La solitude du Quetzal de Jacky Essirard — un beau récit personnel de voyage sur le Guatemala d’aujourd’hui et un subtil roman sur “l’espace du dedans”. Lecture de Jean-Luc Jaunet.
Le livre de Jacky Essirard, récit d’une “échappée au Guatemala” à la belle écriture délicate et sensible, échappe aux catégories habituelles. On pense d’abord à un carnet de voyage avec, en couverture, la carte du Guatemala, les plans et étapes du périple en premières pages. Mais le texte tourne vite au journal intime. Sitôt arrivé, le voyageur donne la raison de cette soudaine “échappée”: oublier la rupture amoureuse. Sans mesurer vraiment la prégnance des images encore attachées à la personne aimée ! Du coup, son voyage dans le “kaléidoscope” du Guatemala se double aussi, souvent, d’une exploration pénible de son “pays intérieur”.

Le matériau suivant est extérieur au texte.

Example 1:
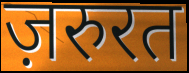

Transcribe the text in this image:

ज़रुरत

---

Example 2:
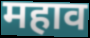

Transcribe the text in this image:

महाव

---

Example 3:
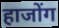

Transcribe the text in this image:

हाजोंग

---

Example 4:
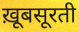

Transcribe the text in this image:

ख़ूबसूरती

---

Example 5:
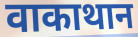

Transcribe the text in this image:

वाकाथान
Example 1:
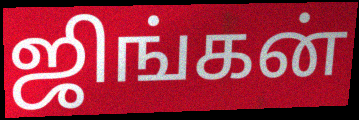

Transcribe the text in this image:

ஜிங்கன்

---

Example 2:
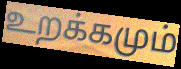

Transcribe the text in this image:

உறக்கமும்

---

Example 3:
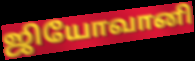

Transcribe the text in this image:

ஜியோவானி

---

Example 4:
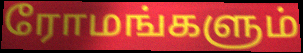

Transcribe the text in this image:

ரோமங்களும்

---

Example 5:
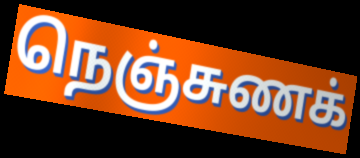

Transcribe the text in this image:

நெஞ்சுணக்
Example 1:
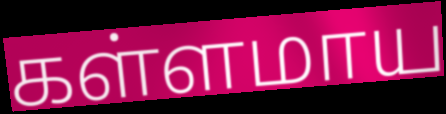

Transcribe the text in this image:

கள்ளமாய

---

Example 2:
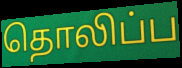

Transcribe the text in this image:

தொலிப்ப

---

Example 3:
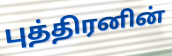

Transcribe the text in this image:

புத்திரனின்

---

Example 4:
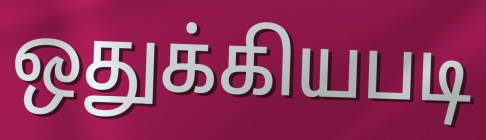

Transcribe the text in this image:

ஒதுக்கியபடி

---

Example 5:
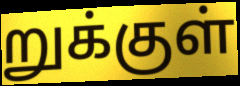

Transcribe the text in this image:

றுக்குள்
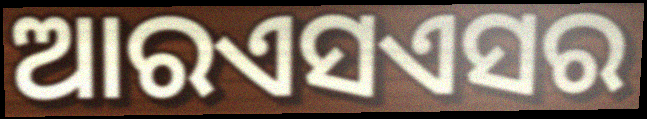
ଆରଏସଏସର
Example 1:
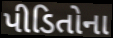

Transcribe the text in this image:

પીડિતોના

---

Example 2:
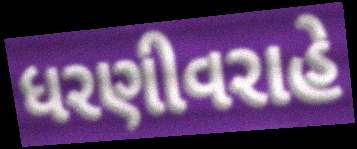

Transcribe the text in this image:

ધરણીવરાહે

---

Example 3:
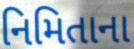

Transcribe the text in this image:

નિમિતાના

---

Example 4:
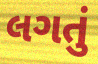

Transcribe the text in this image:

લગતું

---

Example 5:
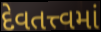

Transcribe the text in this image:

દેવતત્ત્વમાં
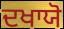
ਦਖਾਯੋ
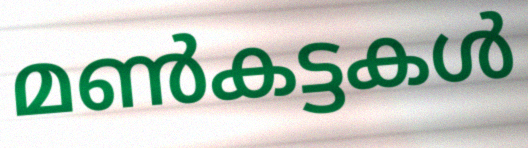
മൺകട്ടകൾ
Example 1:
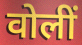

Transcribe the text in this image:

वोलीं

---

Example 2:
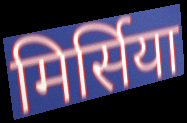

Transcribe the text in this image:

मिर्सिया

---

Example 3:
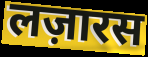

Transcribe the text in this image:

लज़ारस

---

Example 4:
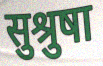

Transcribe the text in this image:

सुश्रुषा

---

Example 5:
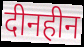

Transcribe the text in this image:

दीनहीन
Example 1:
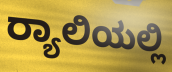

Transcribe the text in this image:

ರ‍್ಯಾಲಿಯಲ್ಲಿ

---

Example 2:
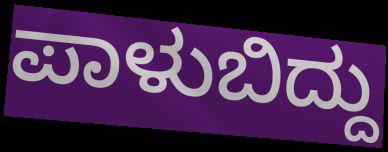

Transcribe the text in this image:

ಪಾಳುಬಿದ್ದು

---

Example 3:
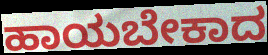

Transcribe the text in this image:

ಹಾಯಬೇಕಾದ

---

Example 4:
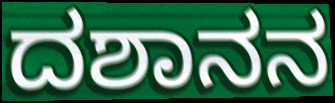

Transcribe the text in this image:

ದಶಾನನ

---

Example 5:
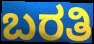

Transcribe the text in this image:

ಬರತಿ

Le narrateur enchaîne les découvertes : villages, ruines, marchés, décors grandioses, sourires ou regards cueillis ici ou là ; mais, aussi, impression que tout se banalise, est gagné par la société de consommation. Et puis, il y a la rareté des contacts vrais, la sensation de n’être qu’un “voyageur de surface”.
Tout habité par sa “tragédie amoureuse”, le narrateur n’a pas la disponibilité d’esprit pour aborder une “terre neuve”, l’audace nécessaire pour connaître l’aventure, voire des aventures. Pire, — et ces scènes-leitmotiv émaillent le récit —, les lieux, les rencontres font resurgir l’image de la femme perdue, ramènent le voyageur à sa souffrance : ainsi, l’achat d’un petit tableau lui rappelle un autre tableau “acheté ensemble”; la vue d’une glycine rachitique, celle opulente du jardin d’amour; le passage d’une procession, la manifestation où il a rencontré celle qu’il nomme désormais Maya. Maya : “manière de relativiser son existence” dit le narrateur, mais aussi de relocaliser de façon bien imprudente l’objet aimé dans le cadre même qui était censé l’effacer !

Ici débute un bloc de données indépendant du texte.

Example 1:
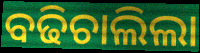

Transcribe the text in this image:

ବଢିଚାଲିଲା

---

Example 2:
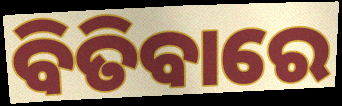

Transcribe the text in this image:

ବିତିବାରେ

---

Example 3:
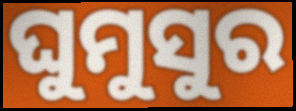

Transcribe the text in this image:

ଘୁମୁସୁର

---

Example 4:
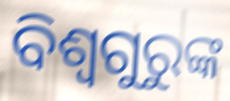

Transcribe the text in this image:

ବିଶ୍ୱଗୁରୁଙ୍କ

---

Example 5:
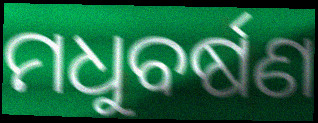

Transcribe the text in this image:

ମଧୁବର୍ଷଣ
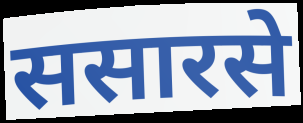
ससारसे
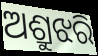
ଅଶ୍ରୁଝରି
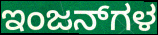
ಇಂಜನ್‌ಗಳ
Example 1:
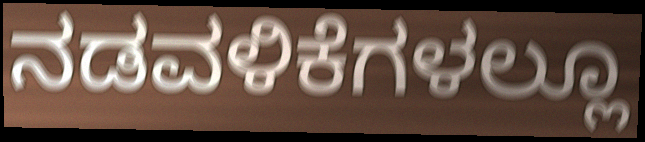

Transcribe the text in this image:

ನಡವಳಿಕೆಗಳಲ್ಲೂ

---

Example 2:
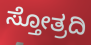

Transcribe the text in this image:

ಸ್ತೋತ್ರದಿ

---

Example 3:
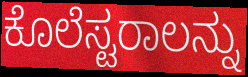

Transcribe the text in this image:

ಕೊಲೆಸ್ಟರಾಲನ್ನು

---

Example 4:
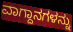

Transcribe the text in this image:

ವಾಗ್ದಾನಗಳನ್ನು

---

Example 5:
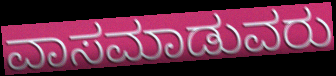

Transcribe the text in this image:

ವಾಸಮಾಡುವರು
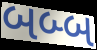
બબ્બ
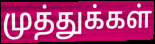
முத்துக்கள்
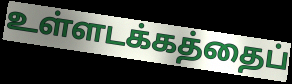
உள்ளடக்கத்தைப்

Peinant à s’extraire de son drame amoureux, le narrateur ne semble disposer en fait que d’un seul allié, la littérature, en l’occurrence l’ouvrage d’H. Michaux, Ecuador, emporté avec lui. Si les conditions éprouvantes du périple en Équateur tranchent avec le confort de la balade touristique au Guatemala, le narrateur “se retrouve” bien en revanche dans le texte et le regard incisifs de Michaux sur son voyage. Et puis découvrir le nom de By à la fin d’un poème, penser que le poète aurait, lui aussi, “laissé un amour derrière lui”, voilà de quoi adoucir son propre mal et motiver, lors du retour, la plongée apaisante dans les livres pour identifier cette inconnue.
Si l’ouvrage de Jacky Essirard est un beau récit personnel de voyage sur le Guatemala d’aujourd’hui, c’est aussi un subtil roman sur “l’espace du dedans” du Quetzal solitaire, du narrateur esseulé.
La solitude du Quetzal : Échappée au Guatemala, de Jacky Essirard, Éditions Yovana, 132 pages, 15€, ISBN: 970-10-95115-01-4.